Benefits to Using Internet Sources for Research
You can find very up to date information on, especially on current events.
The Web is enormous and is growing by the second.
You can search the Internet from any location at any time on any device.
- Easy to use
You can easily search the web using many different search engines.
Information is provided in many different formats available for different learning styles.
Aside from what you might have to pay for access to the Internet, a great deal of what you might find in your Internet research can be accessed without subscription fees.
You can use the Internet to share information with other users across the globe.
Limitations of the Internet
Because there is so much information on the Internet it can be difficult to wade through the trivial to get to the scholarly content.
Content is always in flux, being changed, updated, archived, deleted (* for archives, see the Wayback Machine).

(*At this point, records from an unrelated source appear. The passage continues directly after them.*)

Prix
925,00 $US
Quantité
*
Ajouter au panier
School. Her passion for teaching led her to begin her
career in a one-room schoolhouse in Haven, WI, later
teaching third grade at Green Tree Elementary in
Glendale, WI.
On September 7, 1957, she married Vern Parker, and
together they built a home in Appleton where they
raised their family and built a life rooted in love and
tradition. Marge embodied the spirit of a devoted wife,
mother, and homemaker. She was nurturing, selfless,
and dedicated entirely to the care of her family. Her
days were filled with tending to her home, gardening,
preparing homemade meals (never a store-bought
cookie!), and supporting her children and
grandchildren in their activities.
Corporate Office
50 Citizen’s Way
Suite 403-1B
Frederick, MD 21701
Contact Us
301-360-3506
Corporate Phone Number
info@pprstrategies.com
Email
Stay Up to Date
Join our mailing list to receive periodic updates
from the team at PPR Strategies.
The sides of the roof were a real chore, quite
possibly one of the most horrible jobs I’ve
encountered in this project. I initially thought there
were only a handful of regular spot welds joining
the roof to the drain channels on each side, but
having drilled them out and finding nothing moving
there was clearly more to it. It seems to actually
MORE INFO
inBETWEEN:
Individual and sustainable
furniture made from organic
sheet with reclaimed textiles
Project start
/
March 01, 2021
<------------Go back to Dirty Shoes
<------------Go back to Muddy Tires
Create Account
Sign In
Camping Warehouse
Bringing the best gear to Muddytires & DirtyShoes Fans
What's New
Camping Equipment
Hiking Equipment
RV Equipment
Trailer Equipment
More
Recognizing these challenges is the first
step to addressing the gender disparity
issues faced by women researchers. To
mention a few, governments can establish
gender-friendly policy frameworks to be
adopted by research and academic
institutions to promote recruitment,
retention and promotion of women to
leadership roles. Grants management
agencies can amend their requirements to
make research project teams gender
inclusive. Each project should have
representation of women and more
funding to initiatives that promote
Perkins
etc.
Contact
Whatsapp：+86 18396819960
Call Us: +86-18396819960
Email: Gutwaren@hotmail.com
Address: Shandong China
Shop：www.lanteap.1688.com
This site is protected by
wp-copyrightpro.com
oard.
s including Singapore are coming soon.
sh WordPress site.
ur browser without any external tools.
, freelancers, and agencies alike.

Because it can be difficult to determine the content owner, author, or sources of some information it is often difficult to trust what you find on the Internet.
- Missed information
Most people do not click past the first page of their search results even though there may be thousands or even millions of results. In 2011, 75% did not go past page one according to Search Engine Journal.
- Surface Web Only
Not only do most search engines miss "deep web" databases (content not indexed by a search engine because it exists within a structure requiring separate searches) but there is a lot on the web that can only be accessed by a subscription (example: library databases) or pay-per-article fee.